In case FER0070181, a request was made to DCLG for a planning inspector’s report. DCLG deemed the report to be an internal communication, and this decision was upheld by the Commissioner. It is not clear from the case whether the planning inspector was an employee of DCLG, or self employed and contracted to the public authority for the purpose of producing the requested report. However, it is likely that the same decision would be reached whatever the relationship between the authority and the inspector. This is because the inspector “constitutes an integral part of the same legal and administrative function as that performed by the Secretary of State himself” and could therefore be said to be part of the public authority for the purposes of producing his report.
There may be other exceptions in addition to those examples cited above; it will be for the public authority to argue why it considers the communication should be covered by the exception. If case officers are unclear as to whether an additional exception to this line has arisen, they should seek advice by submitting a request from a first-tier case review.
In the case of South Gloucestershire Council v ICO and Bovis Homes Ltd (EA/2009/0032), the Tribunal found that Development Appraisals on specified land prepared by external consultants for the Council were not internal communications for the purpose of regulation 12(4)(e). The Tribunal, in considering the scope of the regulation, agreed with paragraph 94 of the Eddington decision about not adopting a ‘standard test’ as to what amounts to an internal communication. In this case, the Tribunal rejected the Council’s argument that the consultants had been embedded into the Council in a manner analogous to circumstances in the Eddington case.
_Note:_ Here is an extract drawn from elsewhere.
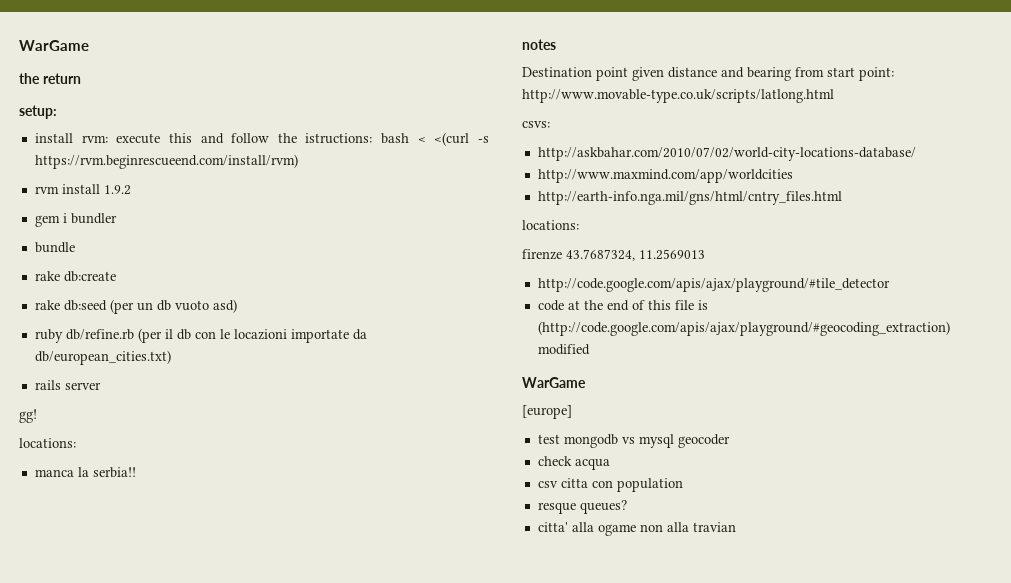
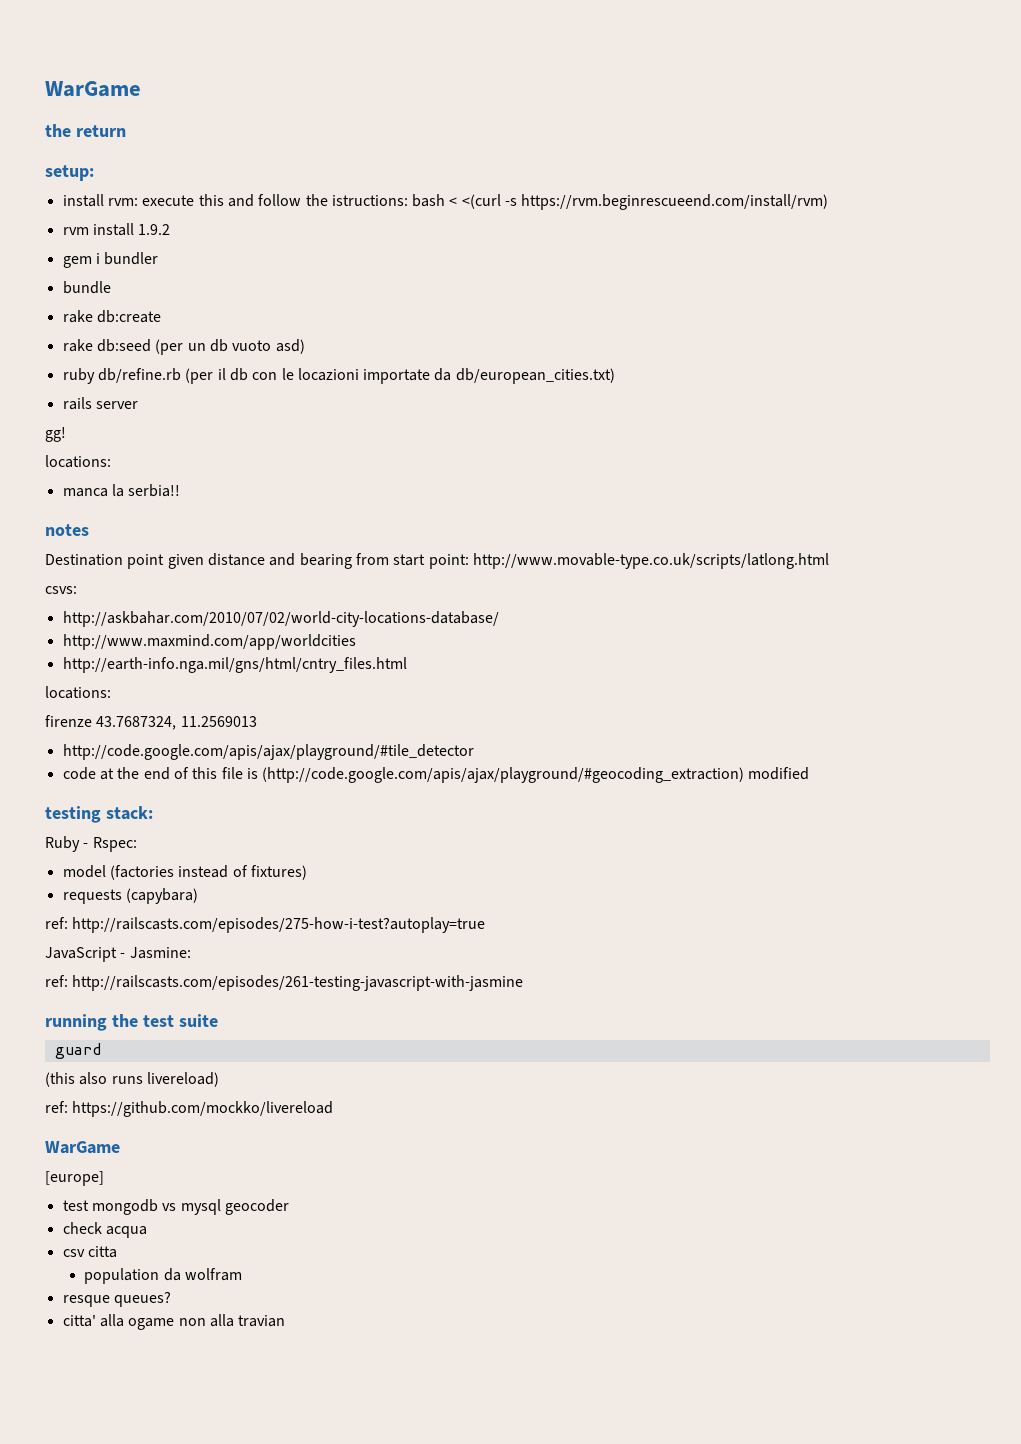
(590, 349) none -> [45,806,153,823] [45,836,137,852] [62,865,307,880] [62,888,198,904] [45,917,486,933] [45,947,191,962] [45,975,524,991] [45,1014,218,1031] [54,1043,101,1059] [45,1072,219,1087] [45,1101,334,1117] // testing stack: // Ruby - Rspec: // model (factories instead of fixtures) // requests (capybara) // ref: http://railscasts.com/episodes/275-how-i-test?autoplay=true // JavaScript - Jasmine: // ref: http://railscasts.com/episodes/261-testing-javascript-with-jasmine // running the test suite // guard // (this also runs livereload) // ref: https://github.com/mockko/livereload
[591,480,613,488] con -> (117, 1252) //
(683, 485) none -> [163,1268,243,1281] da wolfram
The Tribunal rejected this argument; the Commissioner agrees with its consideration that the substance and form of the relationship between parties and the particular circumstances and nature of the communication in question are relevant factors when assessing whether a particular communication constitutes an ‘internal communication’.
In the annex to its decision in the Department for Business, Enterprise and Regulatory Reform v Information Commissioner and Friends of the Earth, the Tribunal stated, at paragraph 4.4, that “the recording of a discussion between a government department and lobbyists is part of an internal communication and therefore regulation 12(4)(e) is engaged”. This is consistent with the line described above, in that discussions with third parties which are recorded by a public authority and communicated internally will be considered internal communications for the purposes of regulation 12(4)(e). However, recorded information provided by a third party will not constitute an internal communication, no matter how it is later disseminated by the public authority.
(v) Communications between a public authority and a wholly owned company
Wholly owned bodies are separate legal entities with responsibility for carrying out particular functions. They are deemed to be public authorities in their own right, and are therefore required to adopt publication schemes, publish information in accordance with those schemes and respond to FOI requests. The ICO does not consider that communications between wholly owned companies and other public authorities (even the public authority that established them) are internal communications for the purposes of regulation 12(4)(e).